*Recorded data*
——————

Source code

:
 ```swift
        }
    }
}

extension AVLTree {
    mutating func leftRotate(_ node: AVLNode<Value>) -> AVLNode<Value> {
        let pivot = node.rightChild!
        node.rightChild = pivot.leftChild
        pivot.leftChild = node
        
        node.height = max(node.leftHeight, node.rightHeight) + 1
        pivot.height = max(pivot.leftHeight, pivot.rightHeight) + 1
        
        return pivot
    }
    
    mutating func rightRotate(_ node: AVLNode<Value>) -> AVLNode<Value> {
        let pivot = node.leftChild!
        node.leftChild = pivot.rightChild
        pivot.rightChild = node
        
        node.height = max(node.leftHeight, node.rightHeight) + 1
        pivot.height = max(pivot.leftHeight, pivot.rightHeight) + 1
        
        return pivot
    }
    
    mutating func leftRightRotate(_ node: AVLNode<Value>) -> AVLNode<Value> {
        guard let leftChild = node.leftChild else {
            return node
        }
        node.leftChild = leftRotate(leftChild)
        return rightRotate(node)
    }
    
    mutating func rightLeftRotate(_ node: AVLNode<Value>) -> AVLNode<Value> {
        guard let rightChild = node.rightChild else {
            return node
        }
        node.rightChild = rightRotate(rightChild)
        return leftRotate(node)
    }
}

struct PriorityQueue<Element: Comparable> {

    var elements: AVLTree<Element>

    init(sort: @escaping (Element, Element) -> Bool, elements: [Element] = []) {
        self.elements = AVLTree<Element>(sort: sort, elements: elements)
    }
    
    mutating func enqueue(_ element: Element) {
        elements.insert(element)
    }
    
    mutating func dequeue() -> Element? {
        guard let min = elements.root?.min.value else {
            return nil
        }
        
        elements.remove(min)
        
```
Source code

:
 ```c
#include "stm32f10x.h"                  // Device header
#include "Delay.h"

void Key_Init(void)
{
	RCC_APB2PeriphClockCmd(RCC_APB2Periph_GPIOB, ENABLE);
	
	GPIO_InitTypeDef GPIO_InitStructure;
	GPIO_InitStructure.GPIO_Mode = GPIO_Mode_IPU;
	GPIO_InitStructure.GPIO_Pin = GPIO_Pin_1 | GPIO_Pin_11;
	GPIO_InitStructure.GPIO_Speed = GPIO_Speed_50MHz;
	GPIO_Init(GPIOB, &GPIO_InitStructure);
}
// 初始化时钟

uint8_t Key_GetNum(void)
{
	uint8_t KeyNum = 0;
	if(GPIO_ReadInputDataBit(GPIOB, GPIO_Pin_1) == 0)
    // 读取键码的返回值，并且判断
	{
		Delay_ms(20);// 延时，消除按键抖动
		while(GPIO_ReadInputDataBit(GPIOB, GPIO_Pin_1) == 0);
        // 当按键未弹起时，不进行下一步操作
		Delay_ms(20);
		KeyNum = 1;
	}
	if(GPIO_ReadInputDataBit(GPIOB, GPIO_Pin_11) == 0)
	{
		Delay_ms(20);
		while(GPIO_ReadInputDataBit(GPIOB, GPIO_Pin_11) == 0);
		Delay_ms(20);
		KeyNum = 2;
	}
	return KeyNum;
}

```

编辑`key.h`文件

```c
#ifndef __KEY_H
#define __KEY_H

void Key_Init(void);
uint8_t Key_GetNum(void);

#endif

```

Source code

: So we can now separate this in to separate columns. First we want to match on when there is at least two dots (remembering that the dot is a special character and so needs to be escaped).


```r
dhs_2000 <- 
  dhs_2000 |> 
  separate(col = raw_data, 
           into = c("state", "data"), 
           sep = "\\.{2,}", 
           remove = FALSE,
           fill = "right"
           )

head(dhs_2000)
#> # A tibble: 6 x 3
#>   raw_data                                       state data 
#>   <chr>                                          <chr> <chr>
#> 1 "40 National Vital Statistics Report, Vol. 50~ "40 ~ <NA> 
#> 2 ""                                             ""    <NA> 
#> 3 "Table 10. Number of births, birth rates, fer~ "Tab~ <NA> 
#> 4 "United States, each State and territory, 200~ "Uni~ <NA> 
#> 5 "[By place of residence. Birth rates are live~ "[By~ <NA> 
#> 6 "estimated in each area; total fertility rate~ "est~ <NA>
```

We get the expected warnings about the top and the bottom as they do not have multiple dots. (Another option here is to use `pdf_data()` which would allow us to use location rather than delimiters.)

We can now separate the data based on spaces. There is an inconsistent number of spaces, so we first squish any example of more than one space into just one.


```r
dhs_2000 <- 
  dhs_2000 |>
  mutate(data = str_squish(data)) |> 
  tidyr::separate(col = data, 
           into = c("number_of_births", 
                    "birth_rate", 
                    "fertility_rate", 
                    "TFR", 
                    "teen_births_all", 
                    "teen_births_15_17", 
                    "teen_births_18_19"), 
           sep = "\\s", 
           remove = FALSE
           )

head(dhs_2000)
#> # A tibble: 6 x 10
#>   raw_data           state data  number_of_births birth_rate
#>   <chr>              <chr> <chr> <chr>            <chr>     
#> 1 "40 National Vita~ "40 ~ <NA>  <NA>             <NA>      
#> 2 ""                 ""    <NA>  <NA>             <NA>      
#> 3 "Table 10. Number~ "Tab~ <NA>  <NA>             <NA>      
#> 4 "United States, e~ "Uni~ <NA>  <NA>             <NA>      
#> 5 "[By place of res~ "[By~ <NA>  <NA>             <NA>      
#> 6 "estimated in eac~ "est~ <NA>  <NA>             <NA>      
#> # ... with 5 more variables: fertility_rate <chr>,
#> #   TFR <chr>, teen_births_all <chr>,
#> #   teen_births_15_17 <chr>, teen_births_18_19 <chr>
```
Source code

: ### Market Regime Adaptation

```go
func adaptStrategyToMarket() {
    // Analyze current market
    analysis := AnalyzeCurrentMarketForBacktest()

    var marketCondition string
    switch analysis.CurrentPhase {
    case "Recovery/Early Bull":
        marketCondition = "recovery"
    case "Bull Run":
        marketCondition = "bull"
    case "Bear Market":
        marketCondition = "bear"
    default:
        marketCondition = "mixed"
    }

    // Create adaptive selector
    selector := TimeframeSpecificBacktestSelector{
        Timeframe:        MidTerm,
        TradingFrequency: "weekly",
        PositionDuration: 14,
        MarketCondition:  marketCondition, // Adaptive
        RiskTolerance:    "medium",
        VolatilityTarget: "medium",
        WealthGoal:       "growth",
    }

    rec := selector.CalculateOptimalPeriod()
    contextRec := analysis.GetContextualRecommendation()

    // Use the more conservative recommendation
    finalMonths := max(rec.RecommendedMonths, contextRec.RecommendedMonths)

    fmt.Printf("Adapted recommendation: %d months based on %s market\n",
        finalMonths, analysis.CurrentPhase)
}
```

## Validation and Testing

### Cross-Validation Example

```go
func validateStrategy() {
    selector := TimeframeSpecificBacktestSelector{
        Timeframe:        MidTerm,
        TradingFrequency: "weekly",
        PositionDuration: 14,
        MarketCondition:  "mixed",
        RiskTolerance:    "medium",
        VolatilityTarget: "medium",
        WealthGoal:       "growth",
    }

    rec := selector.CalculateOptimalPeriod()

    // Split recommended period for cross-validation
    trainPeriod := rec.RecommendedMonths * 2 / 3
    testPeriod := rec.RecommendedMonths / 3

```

——————

*The problem*
Determine how many lines above contain the word "dots", then give the number by itself.

*Solution to this problem*
2